Après deux ans de chemin de croix parlementaire, le projet de loi de simplification de la vie économique passe ce mardi en commission mixte paritaire pour un vote décisif. Le texte promet des allégements administratifs pour les PME. Mais les reculs sur les dispositifs ZFE et ZAN en font un test de cohérence pour l'exécutif.Les informations à retenir
Quels sont les gains concrets pour les petites entreprises ?
La commande publique est facilitée via l'allotissement et des dossiers de candidature allégés.
Le plan prévoit la suppression de 80 % des formulaires Cerfa pour une dématérialisation totale.
Le principe du « dites-le-nous une fois » sera centralisé sur un « espace entreprise » unifié.
C'est un texte qui devait être court et incisif pour stimuler la croissance. Deux ans, une dissolution et plusieurs Premiers ministres plus tard, il devient un « patchwork d’insatisfactions ». Le projet de loi de simplification de la vie économique, qui passe ce mardi 14 avril en commission mixte paritaire, compte désormais plus de cent articles.
Les oppositions le qualifient de « fourre-tout » et de « patchwork d’insatisfaction », tandis que dans la majorité, certains reconnaissent un texte « détourné de son objectif » initial de simplification. Pourtant, derrière les symboles – ZFE et ZAN – subsiste un noyau dur de mesures très opérationnelles qui modifieront concrètement le quotidien administratif des entreprises.

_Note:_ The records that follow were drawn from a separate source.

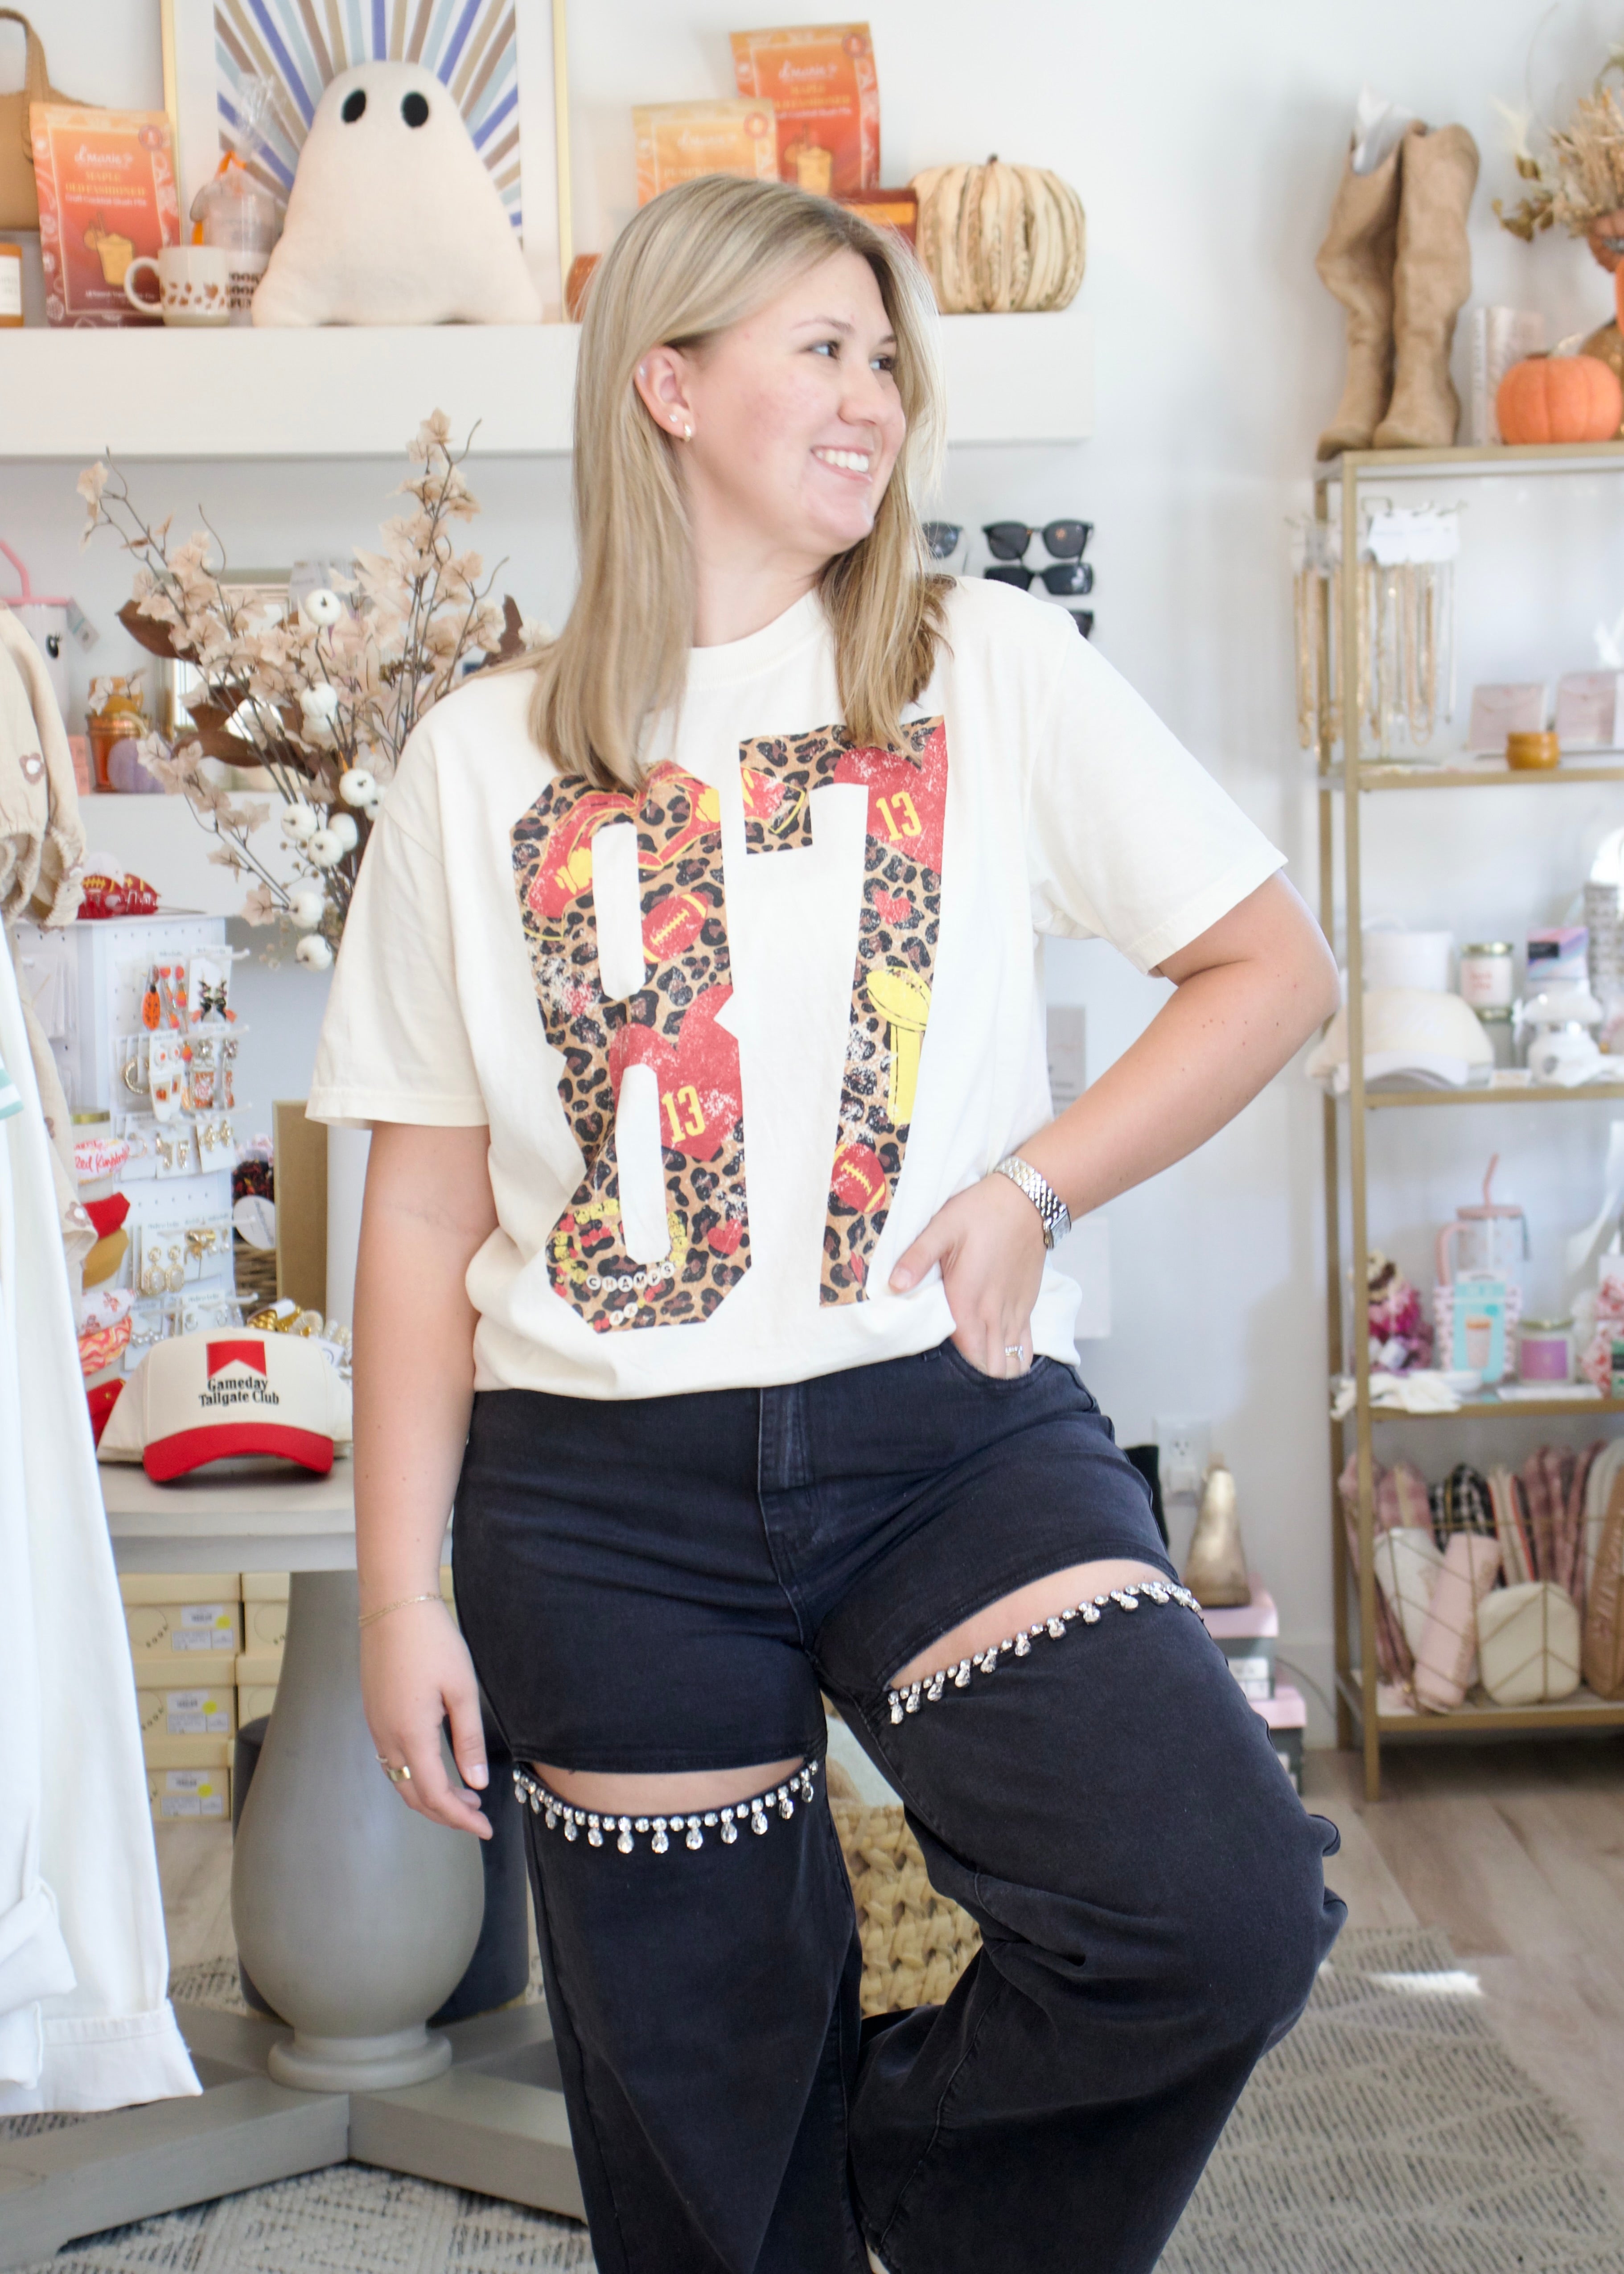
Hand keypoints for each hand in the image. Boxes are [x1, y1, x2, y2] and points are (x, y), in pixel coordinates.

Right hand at [361, 1598, 491, 1838]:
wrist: (393, 1605)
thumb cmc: (433, 1641)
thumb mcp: (462, 1690)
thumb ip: (469, 1741)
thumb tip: (477, 1783)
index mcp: (411, 1734)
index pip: (435, 1795)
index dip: (461, 1819)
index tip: (486, 1828)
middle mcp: (387, 1737)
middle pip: (413, 1795)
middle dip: (446, 1813)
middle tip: (477, 1816)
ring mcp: (375, 1726)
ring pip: (399, 1780)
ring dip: (429, 1795)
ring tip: (464, 1795)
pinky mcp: (373, 1713)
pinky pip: (391, 1760)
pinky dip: (414, 1775)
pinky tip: (437, 1766)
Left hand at [890, 1172, 1046, 1376]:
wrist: (1028, 1200)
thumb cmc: (981, 1212)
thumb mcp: (942, 1228)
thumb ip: (917, 1259)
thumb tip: (894, 1286)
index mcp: (968, 1301)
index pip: (965, 1357)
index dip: (954, 1371)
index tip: (937, 1371)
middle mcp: (993, 1314)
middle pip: (989, 1367)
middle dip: (975, 1377)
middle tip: (954, 1375)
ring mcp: (1014, 1312)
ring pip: (1009, 1362)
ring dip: (995, 1370)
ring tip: (976, 1370)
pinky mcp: (1027, 1306)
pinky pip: (1026, 1347)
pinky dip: (1015, 1359)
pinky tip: (1002, 1359)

ZFE : une base nationale, des règles locales
Le cœur politique du texte, et sa principale ligne de fracture, reste l’article relatif aux zones à faibles émissions (ZFE). Introduit à l’Assemblée à l’initiative de LR et du RN, cet article prévoit la suppression des ZFE telles qu’issues des lois de 2019 et 2021, qui limitaient l’accès des véhicules les plus polluants à certaines agglomérations.
Face au tollé, le gouvernement tente en CMP et en séance finale un compromis : conserver une base légale nationale pour les ZFE, mais laisser aux collectivités la liberté de les instaurer ou non. Politiquement, il s’agit de ne pas renier un marqueur du bilan environnemental tout en redonnant de l’air à des automobilistes et des entreprises étranglés par le coût du renouvellement de flotte.